Pablo Araya Santander
Muitos homens não dizem “estou ansioso”.
Dizem:
- “Minha cabeça não desliga.”
- “Estou sem paciência para nada.”
- “Preciso resolver tudo sozinho.”
- “Se eu parar, tudo desmorona.”
- “Não consigo aproveitar nem quando estou descansando.”
Por trás disso, frequentemente existe ansiedade.
A ansiedade masculina nem sempre aparece como medo.
Às vezes ela aparece como desempenho.
O homem continua trabalhando, produzindo, sustentando, resolvendo problemas e funcionando socialmente. Mas internamente vive em estado permanente de tensão. Como se estivesse sempre preparado para uma emergência que nunca termina.
Nessa fase da vida, muitos homens acumulam:
- pressão profissional;
- responsabilidades financeiras;
- cobranças familiares;
- medo de fracassar;
- sensação de envelhecimento;
- conflitos conjugais;
- dificuldade em lidar com vulnerabilidade;
- sensação de estar emocionalmente sozinho.
O problema é que muitos aprenderam desde cedo que demonstrar fragilidade seria sinal de fraqueza.
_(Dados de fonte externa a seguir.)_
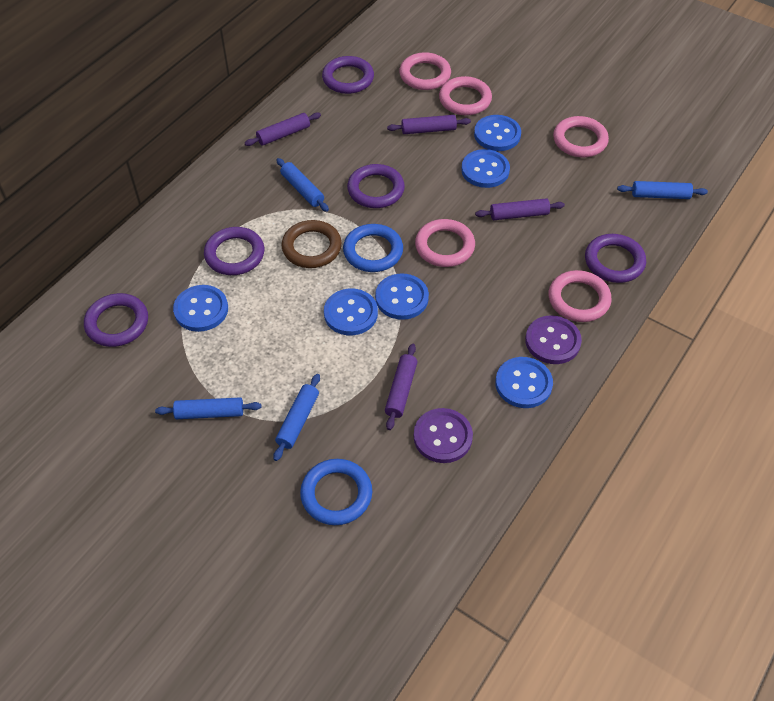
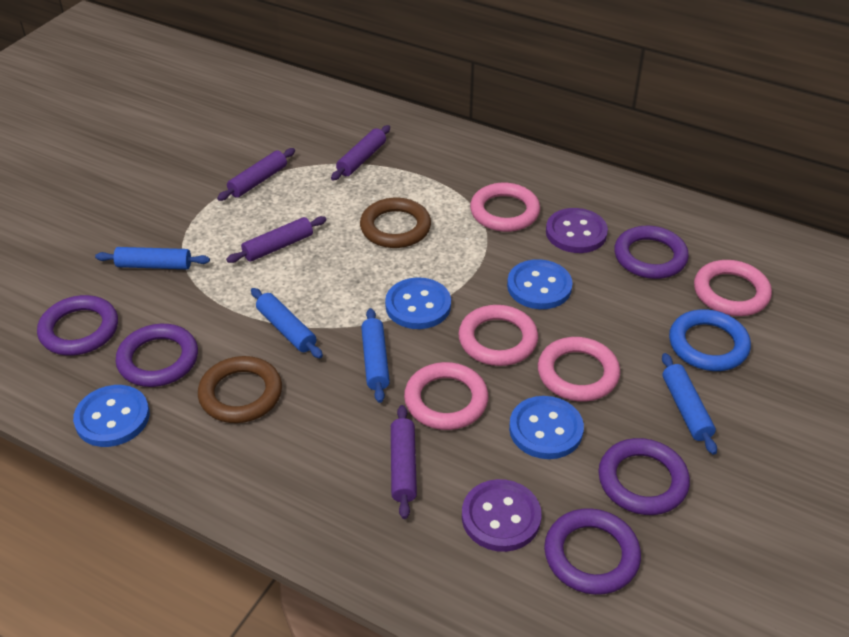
blue button: [173,285,228,332] [324,289,378,335] [375,273,429,320] [461,149,510,188] [474,115,521,151] [495,357,553,408] = 6 -> [73,385,150,447] [385,278,451,329] [507,259,573,309] [509,396,584,459] = 4
blue ring: [300,459,372,525] [343,224,403,272] = 2 -> [669,309,751,371] = 1
brown ring: [282,220,342,268] = 1 -> [198,356,282,423] [360,198,431,248] = 2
Então tentam suportar tudo em silêncio.
Com o tempo, o corpo começa a falar:
- crises de ansiedade;
- aperto no peito;
- irritabilidade;
- dificuldade sexual;
- compulsões;
- excesso de álcool;
- isolamento emocional;
- sensação constante de esgotamento.
A psicanálise não trabalha apenas para “eliminar sintomas”.
Ela busca compreender o que sustenta esse estado interno de pressão permanente.
Muitas vezes, o homem percebe que passou anos tentando corresponder a expectativas:
- ser forte o tempo todo;
- nunca falhar;
- sustentar todos emocionalmente;
- controlar tudo;
- não depender de ninguém.
Mas existe um custo psíquico alto em viver permanentemente armado contra a própria vulnerabilidade.
No tratamento psicanalítico, o homem começa a reconhecer padrões emocionais que antes eram automáticos:
- necessidade excessiva de controle;
- dificuldade em pedir ajuda;
- medo de fracassar;
- autocobrança extrema;
- irritação como defesa emocional;
- dificuldade em acessar os próprios afetos.
A ansiedade, muitas vezes, não é apenas “excesso de preocupação”.
Ela pode ser o sinal de uma vida interna sobrecarregada há muitos anos.
Quando esse sofrimento encontra espaço para ser elaborado, algo começa a mudar:
- a mente desacelera;
- o corpo relaxa;
- as relações se tornam menos tensas;
- o homem deixa de viver apenas no modo sobrevivência.
Buscar análise não significa fraqueza.
Em muitos casos, é justamente o contrário: a capacidade de interromper um padrão de sofrimento silencioso que já dura tempo demais.